DOCUMENT PASSAGE section start
Good shooting and be safe.

March 17, 2007, 05:36 PM
Thanks LHB1,
I'm looking for an inexpensive pair because they will be used infrequently. Probably not looking to spend more than $150. What characteristics of the binoculars create increased fov?

March 17, 2007, 06:04 PM
while i normally don't scrimp on optics at all, i did buy my wife a pair of those gunshow special Korean ncstar binoculars for bird-watching. we've had them maybe 4 years now and no problems. of course, birdwatching from the kitchen windows doesn't usually cause the nicks and dings and dragging through the mud sort of wear that hunting does. so YMMV

March 17, 2007, 06:16 PM
Field of view is primarily determined by design of the eyepiece lens system. Picking a binocular in $150 or less category is pretty much hit or miss IMO. Only advice I can give is to NOT buy any binocular in a plastic blister pack but ONLY buy binoculars that you can physically handle and look through. You might contact some of the bigger internet sellers of binoculars and see what they say. They may give good advice or they may try to sell you whatever they make the most profit on or have overstocked.

Good luck and good viewing.

March 19, 2007, 11:31 PM
Hi Roger - Hope I don't overload you, but here goes:

The word is “binocular,” not a “pair of binoculars,” which means two binoculars. The prefix “bi,” from the Latin bini, means double or two. Add it to “ocular,” from the Latin oculus, meaning eye, and you’ve described a two-eyed instrument. A binocular.

A common binocular glass is BK 7, the “B” meaning borosilicate. “K” stands for Kron or Crown, one of two main types of optical glass. Another popular Crown glass is BaK 4, a barium-silicon compound. BaK 4 prisms are denser, with better light transmission and clarity than BK 7. While BaK 4 is usually more costly than BK 7, you won’t see much difference through binoculars. They’re both prism glasses. You can tell prism type by looking into the objective end of a porro-prism binocular. If the exit pupil appears round, it’s BaK 4. If it looks square, it’s BK 7.

Porro prism binoculars allow better depth perception. Good roof prism glass uses phase-correction-coated prisms, called “p-coated,” which corrects the phase shift that occurs when light leaves uncoated roof prisms. Without p-coating, even the very finest roof prism binoculars don’t match the optical sharpness of the finest porro prism models.

The size of the field depends not only on eye relief, but on the size of your ocular (not objective) lens and the magnification. When you look through a glass, your eye becomes the apex of a cone of light whose base is the perimeter of the ocular lens. From the side, that cone is seen as a two-dimensional triangle. If the angle at the apex (your eye) is 30 degrees, (a 30-degree angle subtends 150 feet at 100 yards) and your glass is an 8x, then dividing 150 by 8 yields a field of 18.75 feet.
DOCUMENT PASSAGE section end
EXCERPTED RECORDS section start
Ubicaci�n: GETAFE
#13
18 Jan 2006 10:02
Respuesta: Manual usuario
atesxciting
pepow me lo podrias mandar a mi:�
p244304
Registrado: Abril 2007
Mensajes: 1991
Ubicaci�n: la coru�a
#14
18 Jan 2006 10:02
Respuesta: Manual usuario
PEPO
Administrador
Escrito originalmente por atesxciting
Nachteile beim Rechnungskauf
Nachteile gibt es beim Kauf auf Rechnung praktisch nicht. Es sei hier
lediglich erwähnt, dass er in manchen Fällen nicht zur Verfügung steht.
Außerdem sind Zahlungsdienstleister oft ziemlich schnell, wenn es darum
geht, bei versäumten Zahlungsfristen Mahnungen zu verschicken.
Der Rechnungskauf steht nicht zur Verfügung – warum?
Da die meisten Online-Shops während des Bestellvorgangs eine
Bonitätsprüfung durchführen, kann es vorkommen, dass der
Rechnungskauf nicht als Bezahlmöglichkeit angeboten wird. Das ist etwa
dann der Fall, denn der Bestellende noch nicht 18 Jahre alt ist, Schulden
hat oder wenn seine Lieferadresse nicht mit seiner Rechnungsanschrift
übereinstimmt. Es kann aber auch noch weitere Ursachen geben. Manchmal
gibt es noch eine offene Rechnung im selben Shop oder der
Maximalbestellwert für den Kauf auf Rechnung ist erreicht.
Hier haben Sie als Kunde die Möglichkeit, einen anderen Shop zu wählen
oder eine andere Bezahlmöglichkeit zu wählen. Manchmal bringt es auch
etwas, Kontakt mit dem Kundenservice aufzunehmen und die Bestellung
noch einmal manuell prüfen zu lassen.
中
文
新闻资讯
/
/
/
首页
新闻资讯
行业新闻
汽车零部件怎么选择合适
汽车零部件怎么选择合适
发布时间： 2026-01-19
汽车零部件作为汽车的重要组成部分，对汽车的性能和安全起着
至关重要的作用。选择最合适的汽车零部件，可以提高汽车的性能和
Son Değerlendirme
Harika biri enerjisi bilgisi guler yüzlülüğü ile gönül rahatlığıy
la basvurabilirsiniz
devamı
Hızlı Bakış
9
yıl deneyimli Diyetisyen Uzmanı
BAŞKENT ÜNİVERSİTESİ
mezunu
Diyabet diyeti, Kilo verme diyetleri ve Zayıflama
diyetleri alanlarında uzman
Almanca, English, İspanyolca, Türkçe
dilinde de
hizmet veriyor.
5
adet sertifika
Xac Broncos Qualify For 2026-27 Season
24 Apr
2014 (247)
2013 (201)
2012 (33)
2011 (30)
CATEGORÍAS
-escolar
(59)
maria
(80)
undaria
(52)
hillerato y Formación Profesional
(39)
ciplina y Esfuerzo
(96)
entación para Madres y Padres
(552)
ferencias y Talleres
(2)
EXCERPTED RECORDS section end
— PROBLEM SET —
- A) According to the binocular forum thread, how can you tell which prism glass a porro-prism binocular uses?
- B) Carry on the binocular forum thread from the point where it stops.

— ANSWERS PER TASK —
- A) Look into the objective end: a round exit pupil means BaK 4, and a square one means BK 7.

- B)
Real angle of view (RAOV) is used to determine field of view (FOV) and apparent angle of view (AAOV). To determine a binocular’s FOV at 1000 yards, multiply RAOV by 52.4 feet. AAOV is determined by multiplying the RAOV by the magnification. A binocular with an FOV over 400 feet or an AAOV over 60 degrees is considered a wide angle.

Your eyes can resolve about 60 seconds of arc, or one moa. Magnification gives your eyes more resolving power, but as magnification exceeds resolving power of the glass, you get a larger image that is no clearer. Rayleigh’s constant, 114.3, divided by the objective lens diameter in millimeters, yields the maximum resolution in seconds of angle. To get the maximum power at which the eye can use this resolution, we divide 60 seconds of arc (the naked eye resolution) by the maximum resolution to get the magnification. 50 mm = 26.2x, 32 mm = 16.8x.

For good definition (the optical quality most of us call sharpness), the diameter of the objective lens should measure, in millimeters, at least four times the magnification. For the finest definition, an objective at least five to six times the magnification helps enormously.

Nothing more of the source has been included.